$100 pocket size muon detector

Cosmich Watch is simple, physics-motivated machine- and electronics-shop project for university students and schools. Our detector is a self-contained apparatus that employs plastic scintillator as a detection medium and a silicon photomultiplier for light collection. These detectors can be battery powered and used in conjunction with the provided software to make interesting physics measurements. The total cost of each counter is approximately $100.

Why is this better than conventional instructional muon detectors?

It is fully self-contained: you don’t need a HV power supply, NIM modules, oscilloscopes…
It is efficient. It draws less than 1 watt per detector.
It is USB powered. You can also use a 5V power connector on the barrel jack. We sometimes use a cell phone spare battery to run the detector.
It is light-weight. The current detector weighs 68 grams.
It is not expensive. Students can build the detectors for sub-100$/unit.
The software is simple. They save the data through the USB connection using the website or running a simple python program.
It is expandable. The Arduino allows students to implement their own hardware. We’ve had students add on bluetooth connectivity, SD card readers, and temperature sensors.
It’s a lot of fun. Try climbing a mountain with it.
It makes a photon measurement. We measure the pulse amplitude, and are able to see single photons with the upcoming device.
It’s a fantastic science toy.
The build time is short. First time students can typically build on in under 3 hours (with supervision). Later they can build one in under an hour.

......

PROBLEM DESCRIPTION.
Extract the passage of the muon detector text between "The software is" and "under an hour.", inclusive. Rely only on the text about the muon detector.

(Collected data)
......

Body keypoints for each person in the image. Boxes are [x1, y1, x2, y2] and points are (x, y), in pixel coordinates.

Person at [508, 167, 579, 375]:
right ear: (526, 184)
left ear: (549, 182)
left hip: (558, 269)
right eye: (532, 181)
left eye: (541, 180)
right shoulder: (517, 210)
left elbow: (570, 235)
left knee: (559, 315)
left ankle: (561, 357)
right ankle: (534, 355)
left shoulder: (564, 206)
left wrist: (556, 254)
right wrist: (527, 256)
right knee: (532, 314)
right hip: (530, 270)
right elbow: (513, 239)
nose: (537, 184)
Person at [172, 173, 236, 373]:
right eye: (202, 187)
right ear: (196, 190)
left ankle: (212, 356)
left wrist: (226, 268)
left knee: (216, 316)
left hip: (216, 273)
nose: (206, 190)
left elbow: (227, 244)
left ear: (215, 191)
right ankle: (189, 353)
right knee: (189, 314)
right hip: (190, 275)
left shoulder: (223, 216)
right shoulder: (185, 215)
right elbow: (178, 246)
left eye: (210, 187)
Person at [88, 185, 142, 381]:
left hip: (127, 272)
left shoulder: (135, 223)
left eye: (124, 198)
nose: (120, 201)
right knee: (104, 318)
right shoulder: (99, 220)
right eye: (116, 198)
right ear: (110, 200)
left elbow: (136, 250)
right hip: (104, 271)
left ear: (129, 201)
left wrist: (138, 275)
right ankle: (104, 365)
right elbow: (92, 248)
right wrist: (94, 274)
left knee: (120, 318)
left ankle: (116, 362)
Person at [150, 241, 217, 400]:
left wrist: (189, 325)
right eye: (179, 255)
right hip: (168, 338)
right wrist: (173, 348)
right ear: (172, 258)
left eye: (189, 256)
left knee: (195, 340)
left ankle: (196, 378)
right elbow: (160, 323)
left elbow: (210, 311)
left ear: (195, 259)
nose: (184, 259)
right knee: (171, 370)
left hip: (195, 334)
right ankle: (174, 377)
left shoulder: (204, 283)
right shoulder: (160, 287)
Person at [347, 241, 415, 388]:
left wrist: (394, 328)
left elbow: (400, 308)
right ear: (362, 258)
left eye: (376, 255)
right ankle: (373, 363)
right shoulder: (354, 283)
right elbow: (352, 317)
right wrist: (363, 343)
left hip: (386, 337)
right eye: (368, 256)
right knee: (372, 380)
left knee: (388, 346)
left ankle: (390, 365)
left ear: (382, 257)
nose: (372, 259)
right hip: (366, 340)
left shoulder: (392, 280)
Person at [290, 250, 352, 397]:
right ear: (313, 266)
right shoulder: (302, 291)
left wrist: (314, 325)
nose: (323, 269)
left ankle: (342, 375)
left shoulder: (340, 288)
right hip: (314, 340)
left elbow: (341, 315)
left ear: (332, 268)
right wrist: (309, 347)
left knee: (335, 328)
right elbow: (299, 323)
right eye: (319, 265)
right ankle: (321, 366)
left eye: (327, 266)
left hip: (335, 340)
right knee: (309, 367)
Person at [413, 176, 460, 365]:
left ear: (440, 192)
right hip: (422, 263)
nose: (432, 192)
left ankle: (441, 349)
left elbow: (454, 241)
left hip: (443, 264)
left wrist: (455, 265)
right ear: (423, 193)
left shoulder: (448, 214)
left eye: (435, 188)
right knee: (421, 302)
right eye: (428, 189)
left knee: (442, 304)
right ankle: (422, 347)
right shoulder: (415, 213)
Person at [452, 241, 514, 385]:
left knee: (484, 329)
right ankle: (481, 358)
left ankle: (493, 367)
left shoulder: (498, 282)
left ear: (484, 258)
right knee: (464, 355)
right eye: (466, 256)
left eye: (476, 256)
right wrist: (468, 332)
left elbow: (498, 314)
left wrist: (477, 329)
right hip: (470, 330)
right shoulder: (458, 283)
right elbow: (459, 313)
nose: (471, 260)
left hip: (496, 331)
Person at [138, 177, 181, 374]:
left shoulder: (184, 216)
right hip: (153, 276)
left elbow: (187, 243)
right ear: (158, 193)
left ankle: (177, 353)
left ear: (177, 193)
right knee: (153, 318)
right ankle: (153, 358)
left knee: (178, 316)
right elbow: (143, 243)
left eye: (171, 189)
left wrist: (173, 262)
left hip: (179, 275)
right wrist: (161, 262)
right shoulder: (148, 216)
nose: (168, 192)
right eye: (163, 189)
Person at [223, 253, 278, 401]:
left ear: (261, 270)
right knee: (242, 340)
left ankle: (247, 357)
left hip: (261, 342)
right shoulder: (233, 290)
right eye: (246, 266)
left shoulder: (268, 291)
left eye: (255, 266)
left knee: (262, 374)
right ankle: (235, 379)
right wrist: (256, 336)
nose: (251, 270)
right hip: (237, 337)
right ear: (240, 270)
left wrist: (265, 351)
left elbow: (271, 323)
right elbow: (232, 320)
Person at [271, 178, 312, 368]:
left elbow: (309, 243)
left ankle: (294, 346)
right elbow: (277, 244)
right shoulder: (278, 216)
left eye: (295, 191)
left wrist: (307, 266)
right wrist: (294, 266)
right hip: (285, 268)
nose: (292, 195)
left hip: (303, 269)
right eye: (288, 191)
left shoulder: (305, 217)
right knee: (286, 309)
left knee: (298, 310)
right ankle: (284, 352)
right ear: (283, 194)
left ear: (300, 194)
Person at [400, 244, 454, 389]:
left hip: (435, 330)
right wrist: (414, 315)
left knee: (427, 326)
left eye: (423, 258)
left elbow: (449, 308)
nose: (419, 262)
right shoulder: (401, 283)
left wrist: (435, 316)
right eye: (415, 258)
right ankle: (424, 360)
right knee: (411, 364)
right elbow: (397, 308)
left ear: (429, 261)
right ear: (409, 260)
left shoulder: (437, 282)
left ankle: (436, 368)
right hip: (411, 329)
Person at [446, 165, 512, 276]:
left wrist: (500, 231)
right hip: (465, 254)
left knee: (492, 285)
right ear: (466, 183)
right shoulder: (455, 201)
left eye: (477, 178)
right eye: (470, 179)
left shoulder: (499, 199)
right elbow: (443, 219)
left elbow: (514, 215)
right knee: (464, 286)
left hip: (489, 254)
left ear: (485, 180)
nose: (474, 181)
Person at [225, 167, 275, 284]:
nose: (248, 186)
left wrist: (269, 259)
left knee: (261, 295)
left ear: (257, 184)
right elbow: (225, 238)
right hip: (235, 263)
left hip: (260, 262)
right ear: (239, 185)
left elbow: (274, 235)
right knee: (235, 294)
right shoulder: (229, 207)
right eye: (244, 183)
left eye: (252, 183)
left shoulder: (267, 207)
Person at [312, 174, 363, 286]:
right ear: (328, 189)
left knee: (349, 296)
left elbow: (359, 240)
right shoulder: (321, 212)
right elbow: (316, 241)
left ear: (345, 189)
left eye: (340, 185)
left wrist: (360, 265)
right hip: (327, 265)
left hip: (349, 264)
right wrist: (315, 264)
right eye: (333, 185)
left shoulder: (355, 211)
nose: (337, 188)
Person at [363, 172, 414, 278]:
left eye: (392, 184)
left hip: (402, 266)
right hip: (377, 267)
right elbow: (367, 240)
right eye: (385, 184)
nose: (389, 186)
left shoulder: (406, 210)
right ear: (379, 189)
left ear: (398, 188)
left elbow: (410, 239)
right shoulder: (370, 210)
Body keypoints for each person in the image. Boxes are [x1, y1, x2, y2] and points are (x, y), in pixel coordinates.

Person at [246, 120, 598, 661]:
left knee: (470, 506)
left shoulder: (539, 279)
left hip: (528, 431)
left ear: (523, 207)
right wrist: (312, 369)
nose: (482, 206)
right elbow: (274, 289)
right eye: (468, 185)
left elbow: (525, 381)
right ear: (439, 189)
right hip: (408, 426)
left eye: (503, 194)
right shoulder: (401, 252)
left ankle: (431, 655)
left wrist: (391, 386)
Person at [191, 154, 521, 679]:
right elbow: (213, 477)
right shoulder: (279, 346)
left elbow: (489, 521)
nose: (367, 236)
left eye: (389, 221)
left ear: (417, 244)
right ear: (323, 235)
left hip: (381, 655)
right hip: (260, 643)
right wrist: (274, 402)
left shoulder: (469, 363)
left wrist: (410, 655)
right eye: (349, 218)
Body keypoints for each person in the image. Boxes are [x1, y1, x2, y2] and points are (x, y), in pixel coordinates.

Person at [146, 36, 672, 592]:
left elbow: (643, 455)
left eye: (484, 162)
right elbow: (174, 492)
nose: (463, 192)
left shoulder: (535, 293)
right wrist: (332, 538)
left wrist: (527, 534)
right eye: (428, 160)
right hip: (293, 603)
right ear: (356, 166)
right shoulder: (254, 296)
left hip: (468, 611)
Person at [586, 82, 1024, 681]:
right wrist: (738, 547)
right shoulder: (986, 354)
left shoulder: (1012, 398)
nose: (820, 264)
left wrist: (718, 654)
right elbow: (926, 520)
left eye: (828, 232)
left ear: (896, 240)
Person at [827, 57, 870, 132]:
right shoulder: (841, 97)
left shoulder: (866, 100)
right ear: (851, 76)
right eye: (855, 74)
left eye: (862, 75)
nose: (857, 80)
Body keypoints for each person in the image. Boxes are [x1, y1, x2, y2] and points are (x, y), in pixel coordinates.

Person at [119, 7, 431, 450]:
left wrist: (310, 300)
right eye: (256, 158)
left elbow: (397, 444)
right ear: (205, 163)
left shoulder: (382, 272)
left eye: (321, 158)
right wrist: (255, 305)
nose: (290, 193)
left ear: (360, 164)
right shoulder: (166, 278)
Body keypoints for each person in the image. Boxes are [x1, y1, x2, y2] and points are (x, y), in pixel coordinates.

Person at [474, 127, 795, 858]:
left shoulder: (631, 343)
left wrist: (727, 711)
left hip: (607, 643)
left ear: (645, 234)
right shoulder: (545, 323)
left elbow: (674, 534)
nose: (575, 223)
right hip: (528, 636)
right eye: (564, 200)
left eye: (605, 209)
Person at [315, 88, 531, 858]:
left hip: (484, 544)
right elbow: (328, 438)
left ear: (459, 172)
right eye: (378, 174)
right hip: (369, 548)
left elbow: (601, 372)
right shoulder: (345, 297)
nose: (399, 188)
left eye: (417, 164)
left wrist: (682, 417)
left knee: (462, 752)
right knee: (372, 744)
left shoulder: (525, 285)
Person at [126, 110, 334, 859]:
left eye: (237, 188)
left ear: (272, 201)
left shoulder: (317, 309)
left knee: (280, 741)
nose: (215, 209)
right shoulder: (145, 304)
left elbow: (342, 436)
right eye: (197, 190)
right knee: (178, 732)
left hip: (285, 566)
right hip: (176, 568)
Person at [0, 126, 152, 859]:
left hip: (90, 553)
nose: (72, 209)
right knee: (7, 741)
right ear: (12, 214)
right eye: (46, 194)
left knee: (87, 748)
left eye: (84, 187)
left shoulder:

......

SOLVED EXERCISE.
The software is simple. They save the data through the USB connection using the website or running a simple python program.
It is expandable. The Arduino allows students to implement their own hardware. We’ve had students add on bluetooth connectivity, SD card readers, and temperature sensors.
It’s a lot of fun. Try climbing a mountain with it.
It makes a photon measurement. We measure the pulse amplitude, and are able to see single photons with the upcoming device.
It’s a fantastic science toy.
The build time is short. First time students can typically build on in under 3 hours (with supervision). Later they can build one in under an hour.